-------- Texte à examiner --------

DOMenico Loricato
Ermite à Montefeltro, puis camaldule, Saint
1000-1060

Ce qu’on va rapporter de la vie de ce Saint en étonnera plus d’un. On sera sans doute effrayé des austérités qu’il s’est imposées sans qu’aucune autorité ne lui ait suggéré davantage de prudence et de discrétion. Seul le contexte historique et sans doute une vocation toute particulière nous aideront à comprendre, à admettre une telle figure.

Né vers l’an 1000 à Cagli dans les Marches, Domenico échappa dès son enfance à la corruption régnante dans cette Italie du XIe siècle. Il était déjà clerc quand ses parents, qui désiraient le voir devenir prêtre, offrirent à l’évêque une belle peau de bouc bien préparée pour qu’il l’ordonnât. Ce qui eut lieu. Quand Domenico apprit l’acte simoniaque de ses parents, il fut terrifié, refusa d’accomplir dorénavant aucune fonction sacerdotale et supplia l’abbé Giovanni de Montefeltro de l’admettre parmi ses disciples.

S. Pietro Damiano, biographe de Domenico Loricato.

-------- Données fournies --------

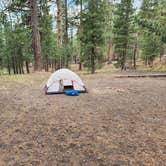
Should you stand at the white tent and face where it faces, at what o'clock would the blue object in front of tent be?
The blue object in front of tent is roughly at 11 o'clock from the white tent.

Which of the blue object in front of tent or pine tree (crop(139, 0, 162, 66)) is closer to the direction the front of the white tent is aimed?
the blue object in front of tent

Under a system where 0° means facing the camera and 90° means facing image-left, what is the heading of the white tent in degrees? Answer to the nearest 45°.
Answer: approximately 0°

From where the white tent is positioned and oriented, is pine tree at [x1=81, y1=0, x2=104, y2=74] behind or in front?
behind

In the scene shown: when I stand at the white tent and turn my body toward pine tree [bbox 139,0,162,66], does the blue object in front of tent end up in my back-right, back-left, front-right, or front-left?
back-right

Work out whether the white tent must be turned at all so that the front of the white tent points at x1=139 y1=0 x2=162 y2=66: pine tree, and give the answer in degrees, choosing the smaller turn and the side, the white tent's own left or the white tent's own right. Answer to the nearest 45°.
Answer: approximately 135° to the white tent's own left

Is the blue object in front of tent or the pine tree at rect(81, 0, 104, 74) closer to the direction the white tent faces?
the blue object in front of tent

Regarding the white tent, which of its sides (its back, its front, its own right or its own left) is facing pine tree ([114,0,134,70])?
back
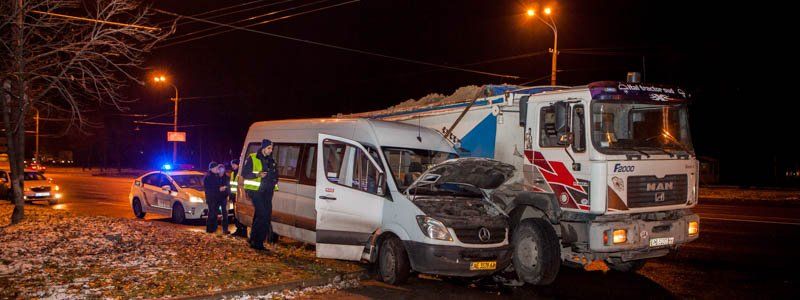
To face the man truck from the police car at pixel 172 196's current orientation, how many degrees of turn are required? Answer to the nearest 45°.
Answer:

--------

• Consignes
- a) Renvoyez, en le recopiant sans aucune modification, le passage du texte sur Domenico Loricato compris entre « Ce qu’on va » et « parmi ses disciples. », bornes incluses.
- b) D'après le texte sur Domenico Loricato, qu'est-ce que ses parents offrirent à l'évêque pour qu'il l'ordonne prêtre ?
- c) Prolongez le texte sur Domenico Loricato à partir de l'endroit où il s'arrête.

• Réponses fournies
- a)
Ce qu’on va rapporter de la vie de ce Saint en étonnera plus d’un. On sera sans doute effrayé des austérités qu’il s’est imposées sans qu’aucune autorité ne lui ait suggéré davantage de prudence et de discrétion. Seul le contexte historique et sans doute une vocation toute particulière nous aideront à comprendre, à admettre une telle figure.

Né vers l’an 1000 à Cagli dans les Marches, Domenico échappa dès son enfance à la corruption régnante dans cette Italie du XIe siècle. Il était déjà clerc quand ses parents, qui désiraient le voir devenir prêtre, offrirent à l’évêque une belle peau de bouc bien préparée pour qu’il l’ordonnât. Ce qui eut lieu. Quand Domenico apprit l’acte simoniaque de ses parents, il fut terrifié, refusa d’accomplir dorénavant aucune fonction sacerdotale et supplia l’abbé Giovanni de Montefeltro de l’admettre parmi ses disciples.

- b) Une belle peau de bouc bien préparée.

- c)
Son monastère se trouvait auprès de l’ancienne ville de Luceolum1 , entre Gubbio et Cagli. Il comprenait dix-huit cellules où les frères menaient une vie quasi érémitique, partageant leur temps entre la prière et le travail, ne parlant que le dimanche entre vêpres et complies. Ils ne possédaient qu’une seule bête de somme. Un seul frère était chargé de pourvoir à l’entretien des autres, ce qui n’était pas compliqué, puisqu’ils ne buvaient jamais de vin et jeûnaient au pain et à l’eau tous les jours, sauf le dimanche et le jeudi. Plus tard Domenico parlait avec admiration du Frère Anson, son compagnon de cellule : avant chaque heure canoniale, chacun flagellait l’autre pendant un bon moment ; entre autres mortifications, Anson s’astreignait à manger en une seule fois ses rations de pain de neuf jours, pour digérer plus difficilement.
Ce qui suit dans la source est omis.